Taking a step back, we can see that Applied Materials’s margin dropped by 2.8 percentage points over the last five years. Continued declines could signal it is in the middle of an investment cycle.

Applied Materials’s free cash flow clocked in at $1.04 billion in Q4, equivalent to a 14.8% margin. This result was good as its margin was 7.2 percentage points higher than in the same quarter last year, but we note it was lower than its two-year cash profitability. Nevertheless, we wouldn’t read too much into a single quarter because investment needs can be seasonal, leading to short-term swings. Long-term trends are more important.
11. Return on Invested Capital (ROIC)
EPS and free cash flow tell us whether a company was profitable while growing its revenue. But was it capital-efficient? Enter ROIC, a metric showing how much operating profit a company generates relative to the money it has raised (debt and equity).
Although Applied Materials hasn’t been the highest-quality company lately, it found a few growth initiatives in the past that worked out wonderfully. Its five-year average ROIC was 46.7%, splendid for a semiconductor business.

12. Key Takeaways from Applied Materials’s Q4 Results
We were impressed by Applied Materials’s optimistic revenue guidance for next quarter, which blew past analysts’ expectations. We were also glad its EPS outperformed Wall Street’s estimates. Zooming out, we think this was a solid print. The stock traded up 5.5% to $347 immediately following the results.
13. Is Now The Time To Buy Applied Materials?
Updated: February 12, 2026 at 4:10 PM EST
Before deciding whether to buy Applied Materials or pass, we urge investors to consider business quality, valuation, and the latest quarterly results.

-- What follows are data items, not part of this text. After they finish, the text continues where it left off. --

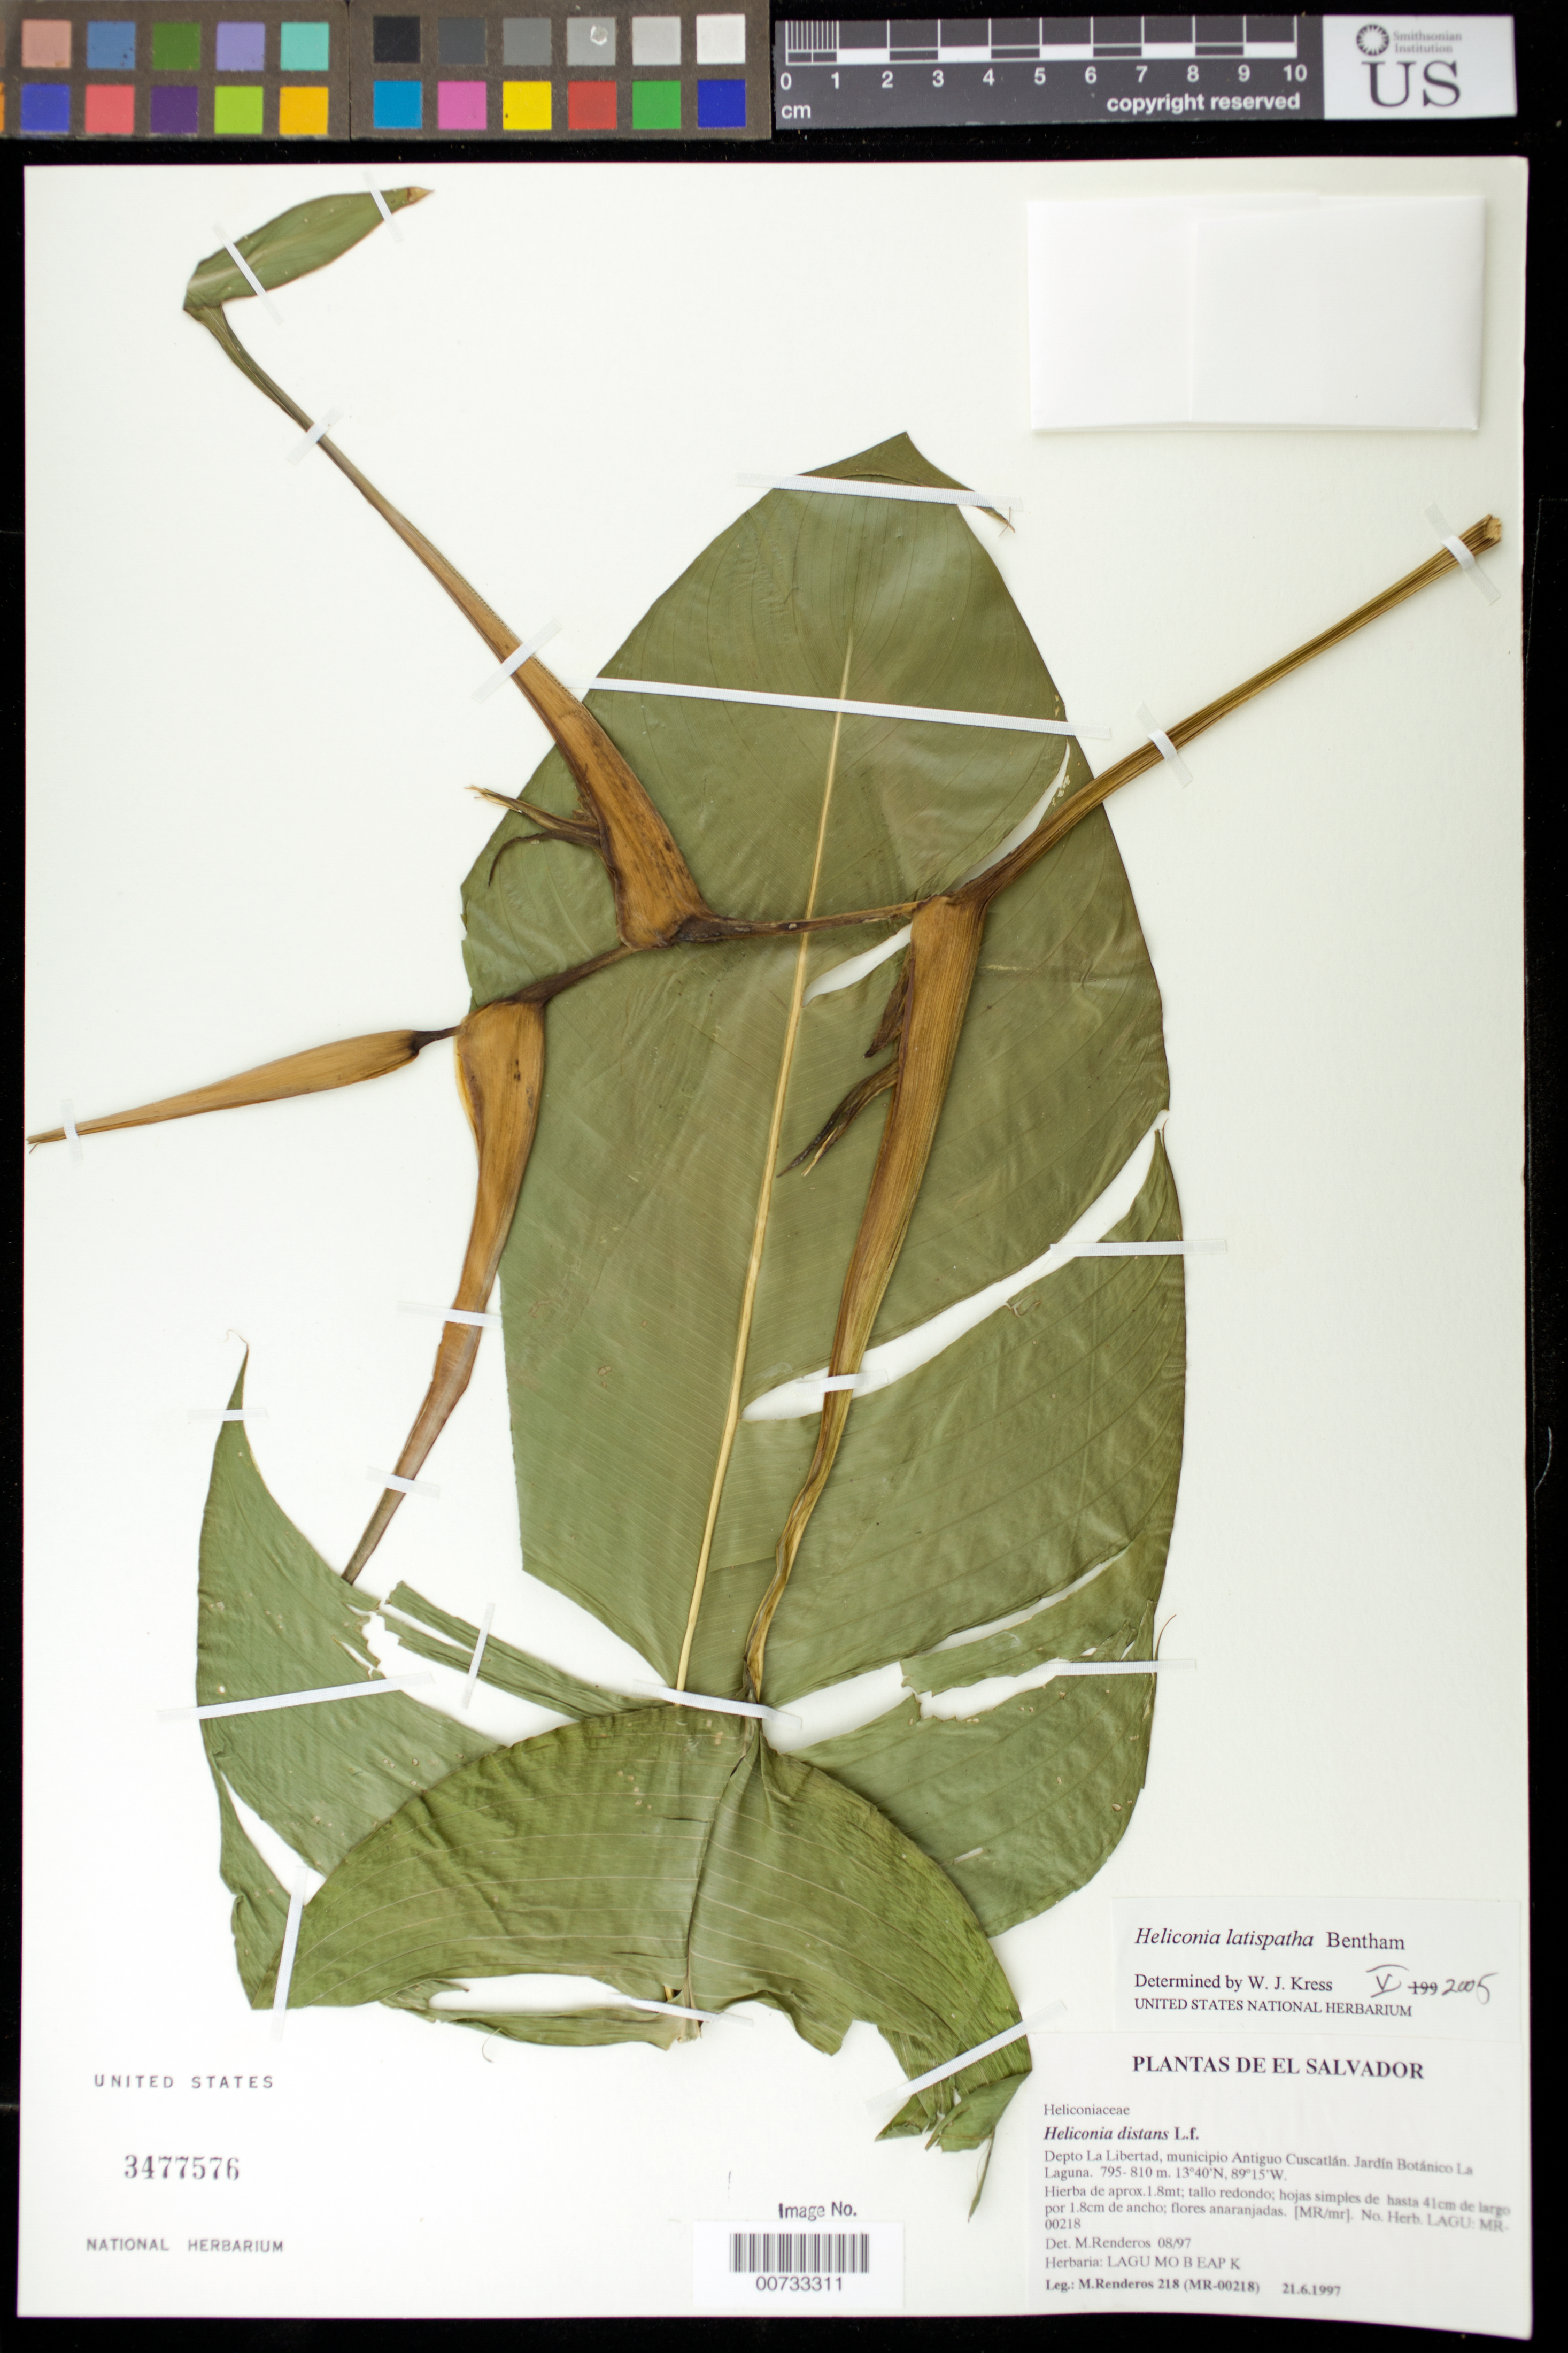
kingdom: Plantae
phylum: Tracheophyta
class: Liliopsida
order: Zingiberales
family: Heliconiaceae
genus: Heliconia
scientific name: Heliconia latispatha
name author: Benth.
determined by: Kress, W. J., (US), Smithsonian Institution - National Museum of Natural History (UNITED STATES)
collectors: M. Renderos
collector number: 218 (MR-00218)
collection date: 1997-06-21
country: El Salvador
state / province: La Libertad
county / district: Antiguo Cuscatlan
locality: Jardin Botanico La Laguna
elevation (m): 795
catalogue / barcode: US 3477576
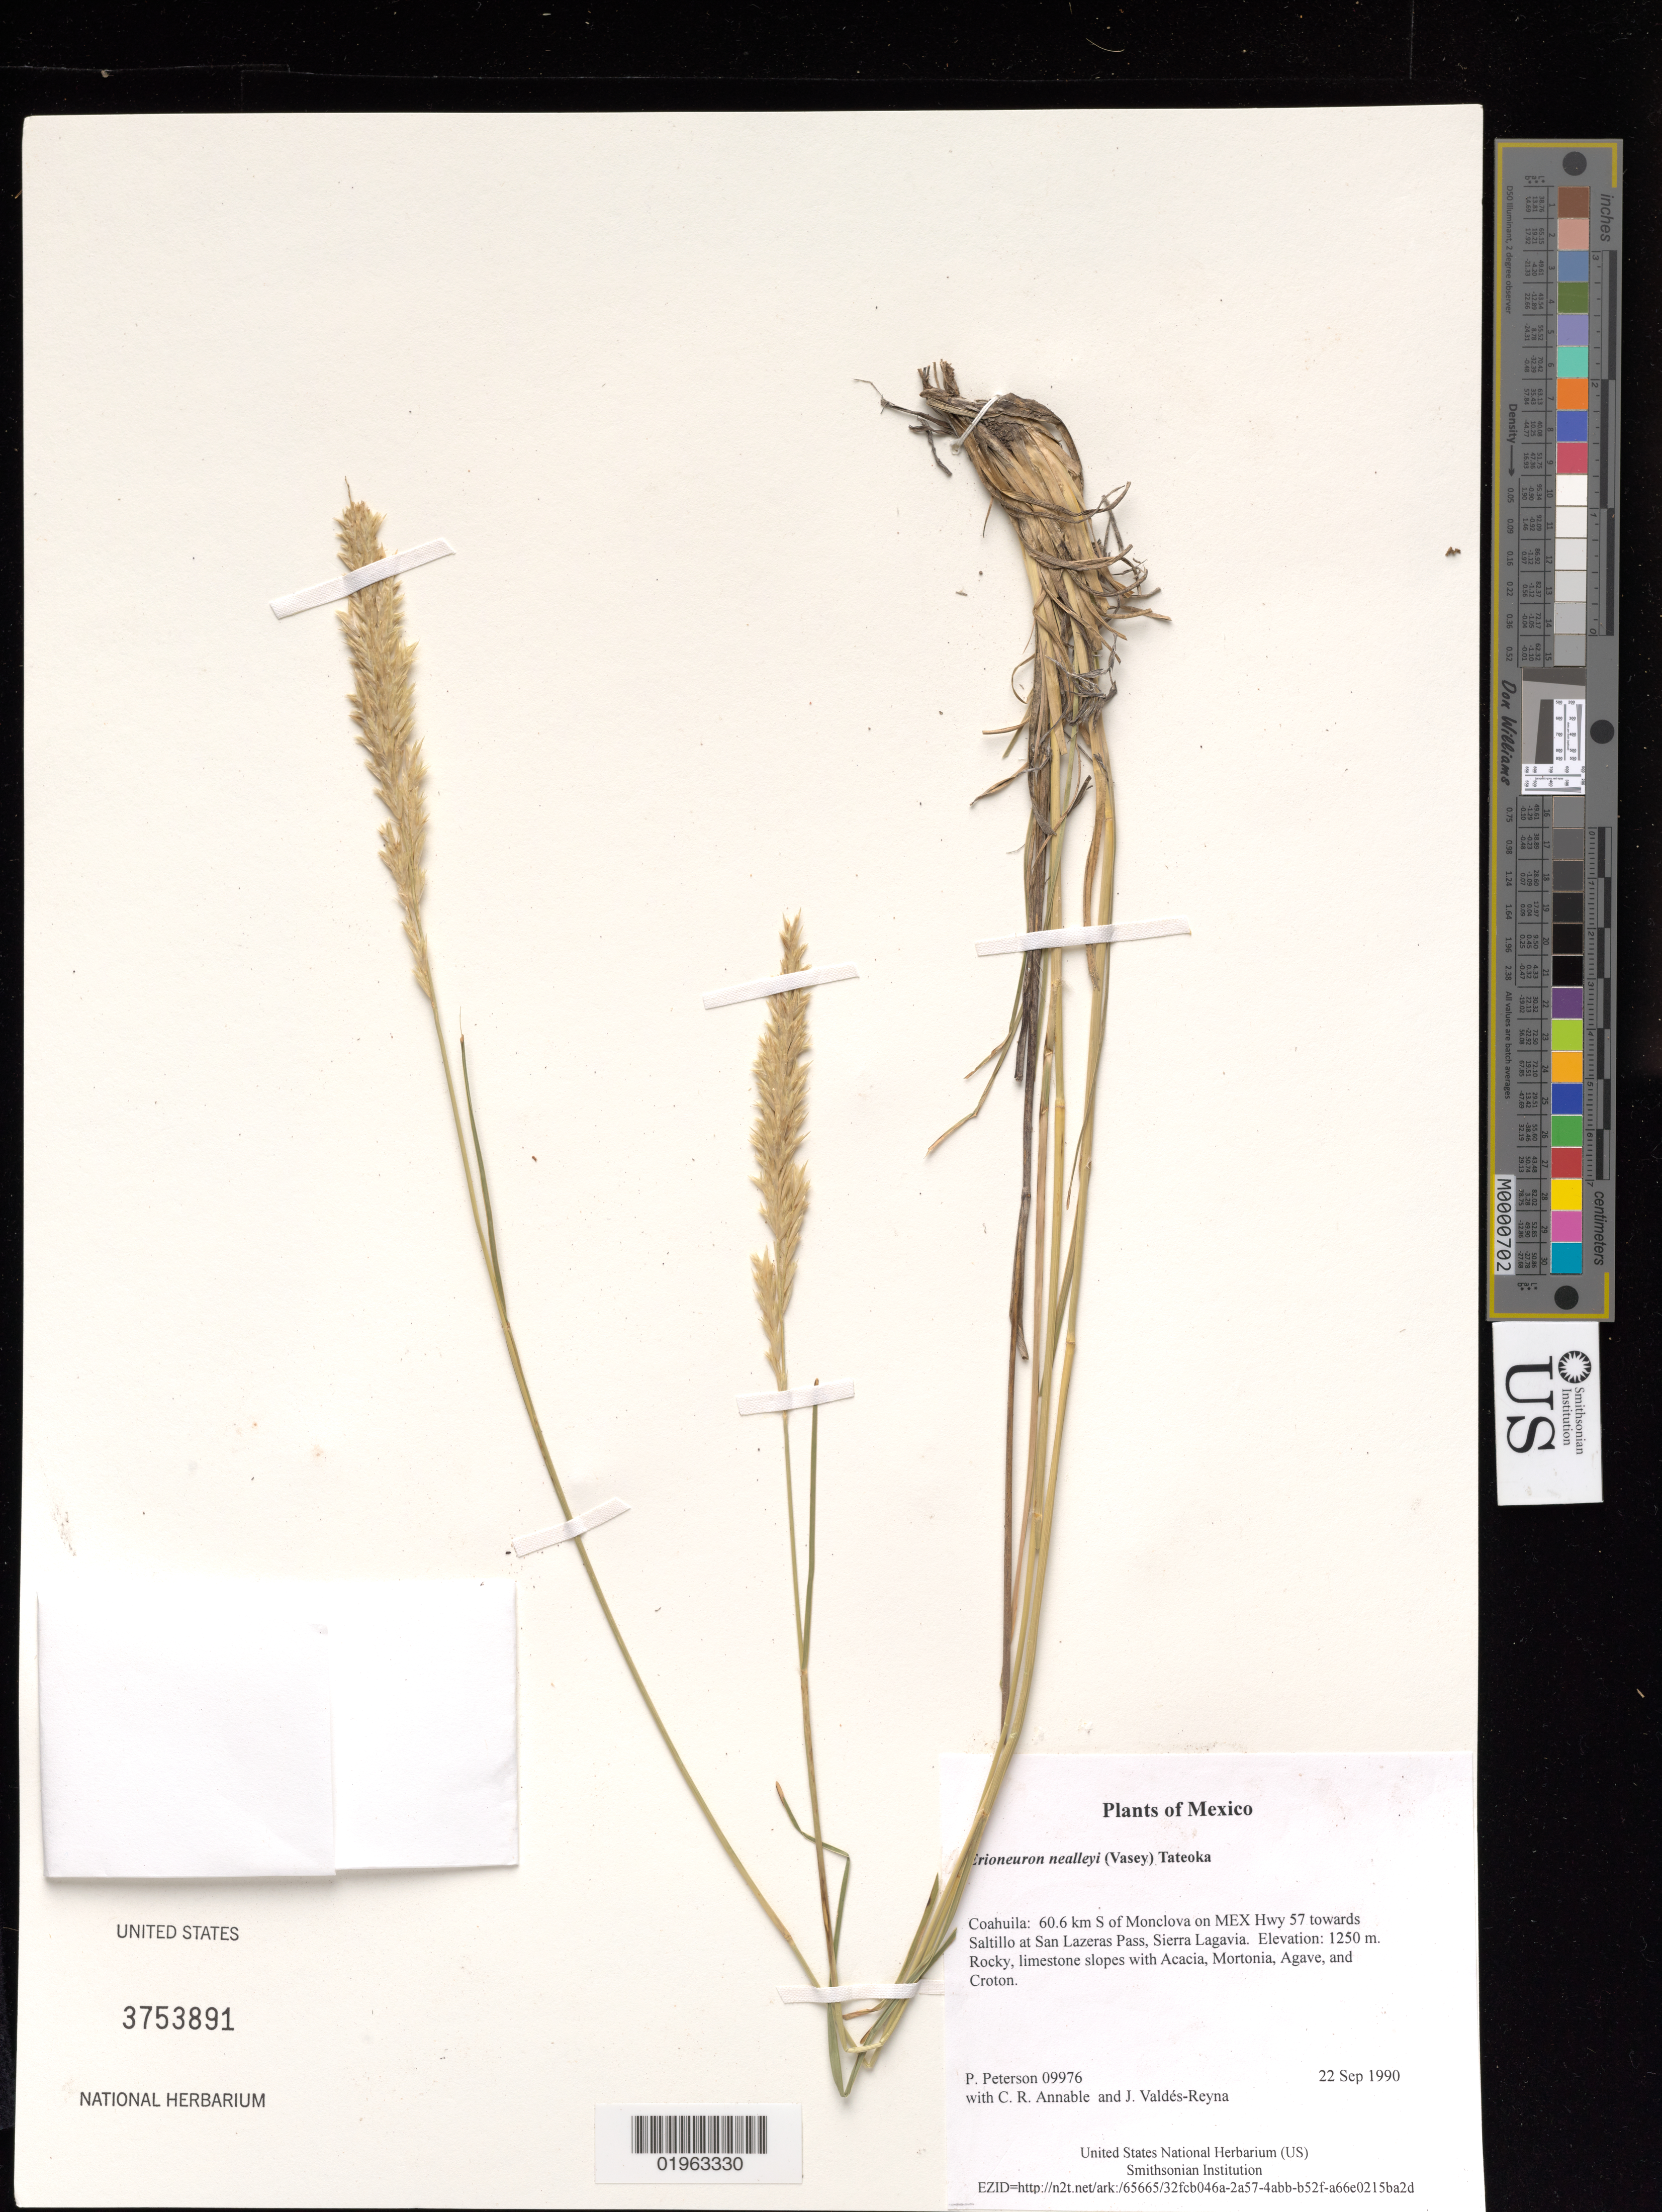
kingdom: Plantae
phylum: Tracheophyta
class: Liliopsida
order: Poales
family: Poaceae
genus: Erioneuron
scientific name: Erioneuron nealleyi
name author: (Vasey) Tateoka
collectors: P. M. Peterson, C. R. Annable & J. Valdés-Reyna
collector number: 09976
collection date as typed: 22 Sep 1990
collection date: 1990-09-22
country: Mexico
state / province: Coahuila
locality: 60.6 km S of Monclova on MEX Hwy 57 towards Saltillo at San Lazeras Pass, Sierra Lagavia.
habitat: Rocky, limestone slopes with Acacia, Mortonia, Agave, and Croton.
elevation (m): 1250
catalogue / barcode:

Applied Materials has a few positive attributes, but it doesn’t top our wishlist. First off, its revenue growth was good over the last five years, and analysts believe it can continue growing at these levels. And while its projected EPS for the next year is lacking, its stellar ROIC suggests it has been a well-run company historically. On top of that, its impressive operating margins show it has a highly efficient business model.
Applied Materials’s P/E ratio based on the next 12 months is 32.9x. While this valuation is fair, the upside isn’t great compared to the potential downside. We're fairly confident there are better stocks to buy right now.
Wall Street analysts have a consensus one-year price target of $335.21 on the company (compared to the current share price of $347).